4. A recent paper outlining the philosophy of Jeffreys and its practical implementation is: Ly, A., Stefan, A., van Doorn, J., Dablander, F., van den Bergh, D., Sarafoglou, A., Kucharsky, S., Derks, K., Gronau, Q. F., Raj, A., Boehm, U., van Kesteren, E.-J., Hinne, M., Matzke, D., Marsman, M., & Wagenmakers, E.-J. (in press). The Bayesian methodology of Sir Harold Jeffreys as a practical alternative to the p-value hypothesis test. Computational Brain & Behavior.
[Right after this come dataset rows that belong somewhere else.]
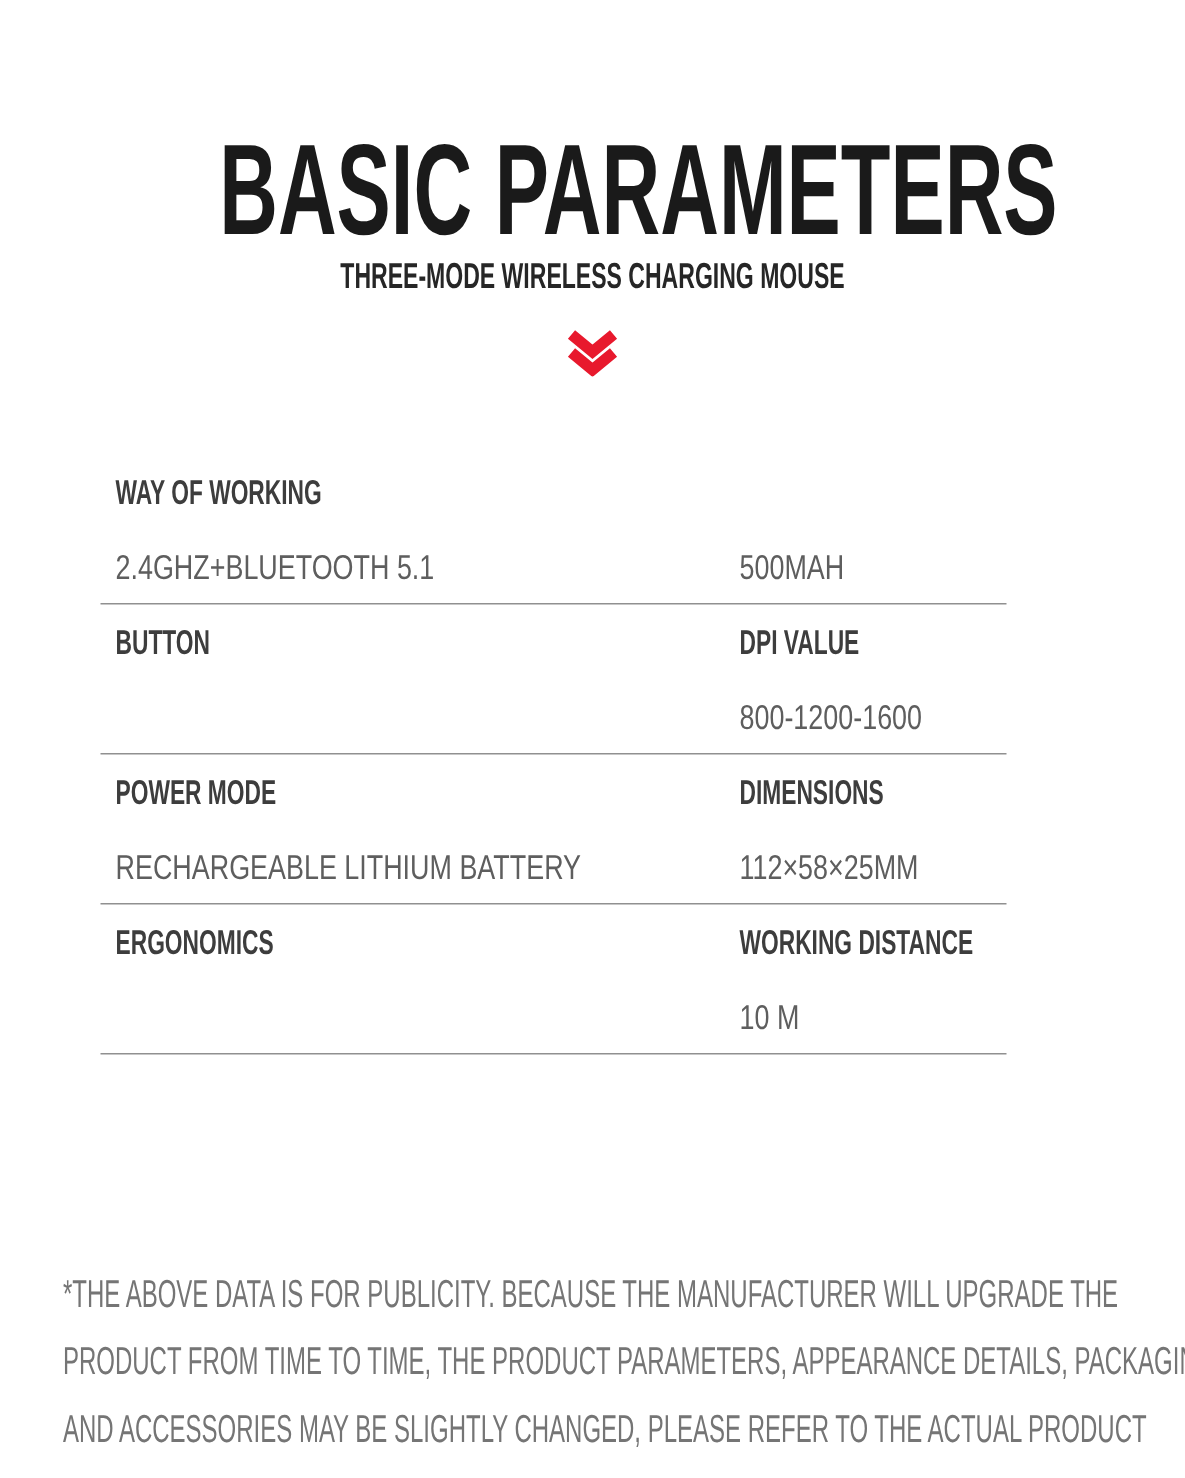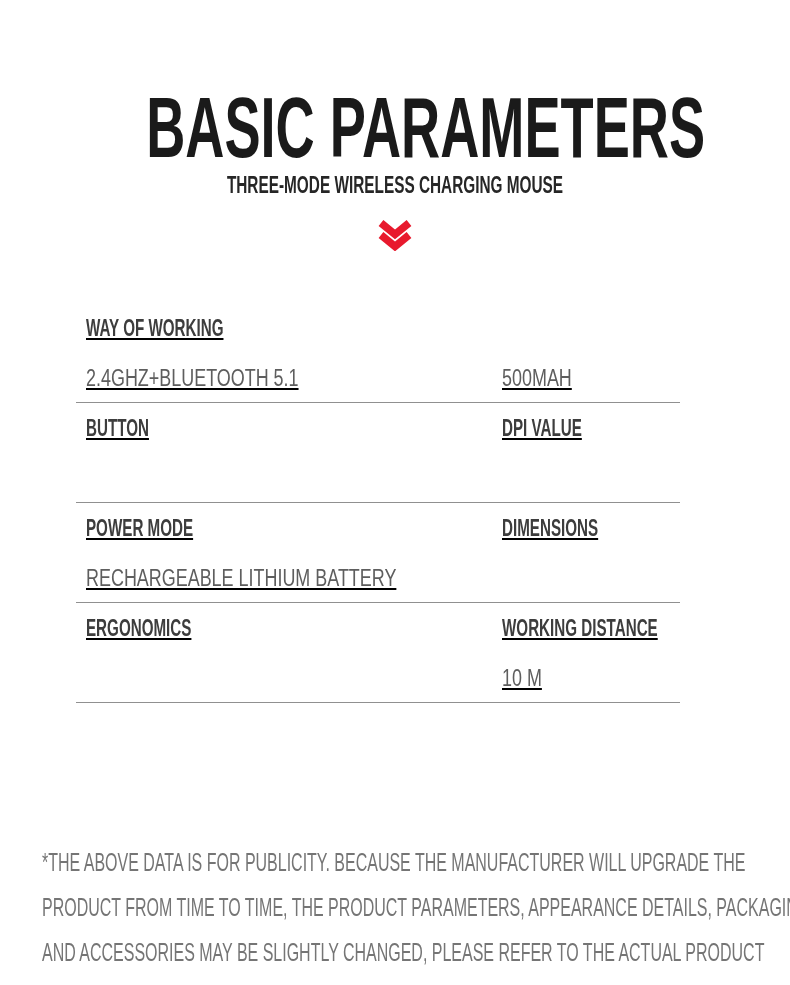--- a/index.html
+++ b/index.html
@@ -46,23 +46,22 @@
     position: absolute;
     top: 219px; left: 50%;
     transform: translateX(-50%);
     width: 34px; height: 32px;
   }
 
   
   .spec-table {
     position: absolute;
     top: 303px;
-    left: 76px;
+    left: 67px;
     width: 604px;
-    text-decoration: underline;
   }
   .spec-row {
     height: 100px;
     border-bottom: 1px solid #909090;
     display: grid;
     grid-template-columns: 426px 178px;
     grid-template-rows: 50px 50px;
   }
   .cell {
     display: flex;
@@ -137,31 +136,37 @@
       </div>
   </div>
 
   <div class="spec-row">
     <div class="cell lbl c2">
         <span>DPI VALUE</span>
       </div>
     <div class="cell l lbl c1">
         <span>BUTTON</span>
       </div>
+    <div class="cell val c4">
+        <span>800-1200-1600</span>
+      </div>
   </div>
 
   <div class="spec-row">
     <div class="cell l lbl c1">
         <span>POWER MODE</span>
       </div>
     <div class="cell lbl c2">
         <span>DIMENSIONS</span>
       </div>
     <div class="cell l val c3">
         <span>RECHARGEABLE LITHIUM BATTERY</span>
+      </div>
+    <div class="cell val c4">
+        <span>112×58×25MM</span>
       </div>
   </div>
 
 
   <div class="spec-row">
     <div class="cell l lbl c1">
         <span>ERGONOMICS</span>
       </div>
     <div class="cell lbl c2">
         <span>WORKING DISTANCE</span>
Preprint: https://psyarxiv.com/dhb7x

Cheers,
E.J.

By: Jorge N. Tendeiro

Jorge N. Tendeiro — Wed, 11 Sep 2019 08:54:32 +0000

For a recent overview on Bayes factors, there’s this paper by myself and Henk Kiers:
https://www.ncbi.nlm.nih.gov/pubmed/31094544

Preprint, appendices, and R code freely available at https://osf.io/jmwk6/

By: Phil

Phil — Wed, 11 Sep 2019 05:37:09 +0000

I definitely do not want to argue in favor of using Bayes factors, but I do want to point out that some scientific hypotheses are possibly exactly true. The rest mass of an electron could exactly equal the rest mass of a positron. The speed of light in a vacuum could be perfectly independent of the direction of motion relative to the source. Energy could be perfectly conserved. I realize these are not the kinds of hypotheses that are usually discussed on this social-science-oriented blog, and I agree that any model of human behavior is only going to be approximate.

By: Anoneuoid

Anoneuoid — Wed, 11 Sep 2019 04:55:09 +0000

The opposite of NHST is not Bayesian stats. The opposite of NHST is testing your hypothesis rather than a default strawman null hypothesis.

By: Andrew

Andrew — Wed, 11 Sep 2019 03:10:14 +0000

In reply to Andrew. P.S. I feel passionate about statistical methods because ultimately I care about the applications (as in our discussions of the way that classical statistical methods can lead to drastic overestimates of effect sizes in policy analysis, as discussed in section 2.1 of this article, or because I hate to see scientists waste their efforts and I'd like them to be able to do better (hence my annoyance at dead on arrival studies), or because I'm bothered by logical/mathematical/scientific errors (as with the hot hand fallacy fallacy). What I "hate" is not Bayes factors or p-values or whatever; it's the way that these methods can lead us astray.

By: Andrew

Andrew — Wed, 11 Sep 2019 02:43:35 +0000

In reply to Jeff. Jeff: There's nothing insulting here. The problem is that Bayes factors for these null hypothesis tests can easily give really bad answers. See chapter 7 of BDA3 or the above links for discussions and details. More generally (going beyond Bayes factors to my problem with null hypothesis significance testing in general), I think the null hypothesis of zero effect and zero systematic error is very rarely interesting. I'm not interested in rejecting it, given that I know ahead of time I could reject it by gathering enough data. See also here too.

By: Jeff

Jeff — Wed, 11 Sep 2019 02:26:35 +0000

Oh for God sakes. No more, please. It’s just a model. No models are true; none are not even false. The point null is a super important platonic abstract. It says, “there is a conservation or an invariance here.” What could be so insulting about that?

By: Marius

Marius — Wed, 11 Sep 2019 01:11:34 +0000

I’m not necessarily a fan of Bayes factors, but even as a non-expert I feel like I can spot some issues in the discussion of them in that post. The way Bayes factors are used in the post has a lot of the same issues as NHST, where instead of proposing a specific alternative hypothesis about the effect size, you basically just have a hypothesis “X makes Y increase”, with no real specificity about how big that increase is. If Milton’s theory is so vague that the best you can do is use a uniform prior that gives the same weight to modest increases of 1% and absolutely huge increases of 10% in unemployment, maybe the problem is with the theory and not the analysis method.